[EXTRACTED RECORDS]:
[Start of section]

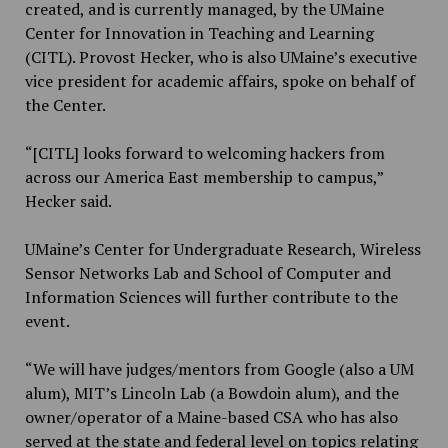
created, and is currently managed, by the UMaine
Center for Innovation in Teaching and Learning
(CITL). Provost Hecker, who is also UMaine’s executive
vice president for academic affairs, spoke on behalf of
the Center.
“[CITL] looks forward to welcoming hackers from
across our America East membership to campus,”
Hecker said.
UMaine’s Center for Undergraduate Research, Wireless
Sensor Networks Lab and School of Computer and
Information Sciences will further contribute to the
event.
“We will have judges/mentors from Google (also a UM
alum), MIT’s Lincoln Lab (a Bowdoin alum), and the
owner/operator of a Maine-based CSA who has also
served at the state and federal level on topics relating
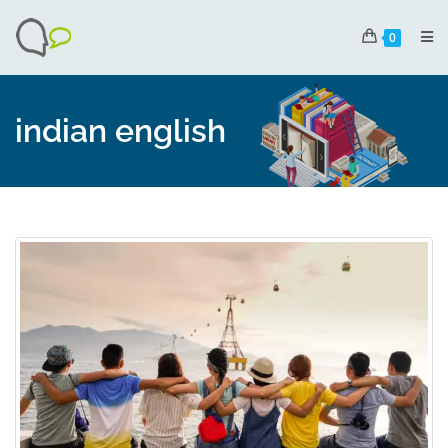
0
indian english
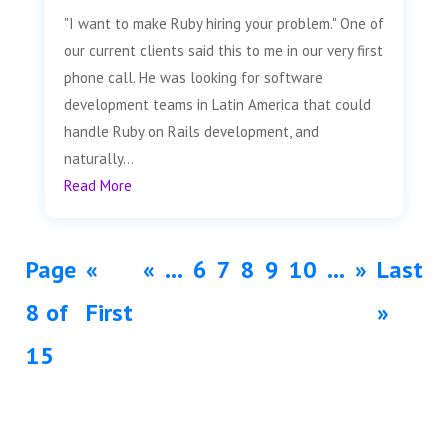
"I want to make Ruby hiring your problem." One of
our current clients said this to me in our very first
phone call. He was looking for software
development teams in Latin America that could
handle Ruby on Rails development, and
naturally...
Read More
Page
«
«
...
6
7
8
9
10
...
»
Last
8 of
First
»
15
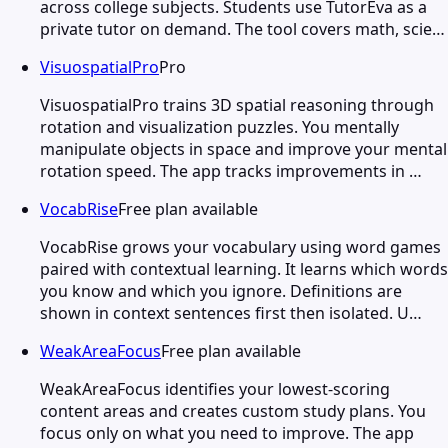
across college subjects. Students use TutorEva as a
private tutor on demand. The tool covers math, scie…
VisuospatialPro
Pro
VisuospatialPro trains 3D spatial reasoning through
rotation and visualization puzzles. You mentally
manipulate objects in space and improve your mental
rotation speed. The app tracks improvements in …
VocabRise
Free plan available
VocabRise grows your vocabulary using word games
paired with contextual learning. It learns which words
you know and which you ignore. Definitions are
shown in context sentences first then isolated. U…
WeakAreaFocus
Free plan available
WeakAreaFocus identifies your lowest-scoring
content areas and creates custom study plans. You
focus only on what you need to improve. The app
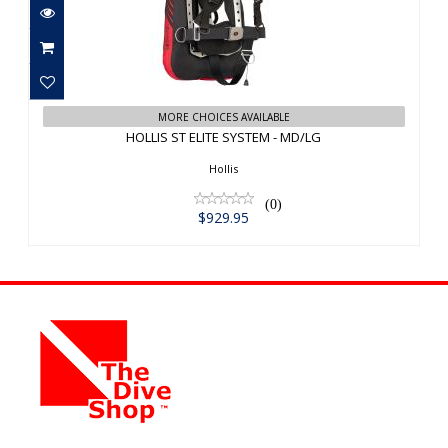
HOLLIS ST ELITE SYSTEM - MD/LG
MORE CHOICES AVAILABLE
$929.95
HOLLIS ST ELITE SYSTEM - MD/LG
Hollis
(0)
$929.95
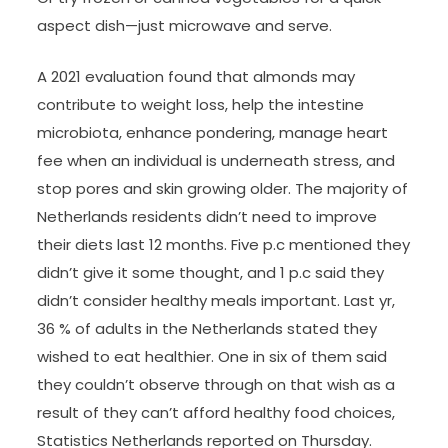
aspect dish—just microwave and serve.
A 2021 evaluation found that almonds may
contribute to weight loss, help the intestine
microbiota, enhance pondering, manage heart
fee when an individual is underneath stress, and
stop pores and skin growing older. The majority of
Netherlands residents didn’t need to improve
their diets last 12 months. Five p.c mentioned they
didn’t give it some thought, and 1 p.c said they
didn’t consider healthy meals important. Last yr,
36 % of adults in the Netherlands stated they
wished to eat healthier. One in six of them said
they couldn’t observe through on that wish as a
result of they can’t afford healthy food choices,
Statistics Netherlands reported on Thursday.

[End of section]

[DIRECTIONS]: In the records, which lines use the word "they"? Report them.

[TASK RESULT]:
their diets last 12 months. Five p.c mentioned they
didn’t give it some thought, and 1 p.c said they
36 % of adults in the Netherlands stated they
they couldn’t observe through on that wish as a
result of they can’t afford healthy food choices,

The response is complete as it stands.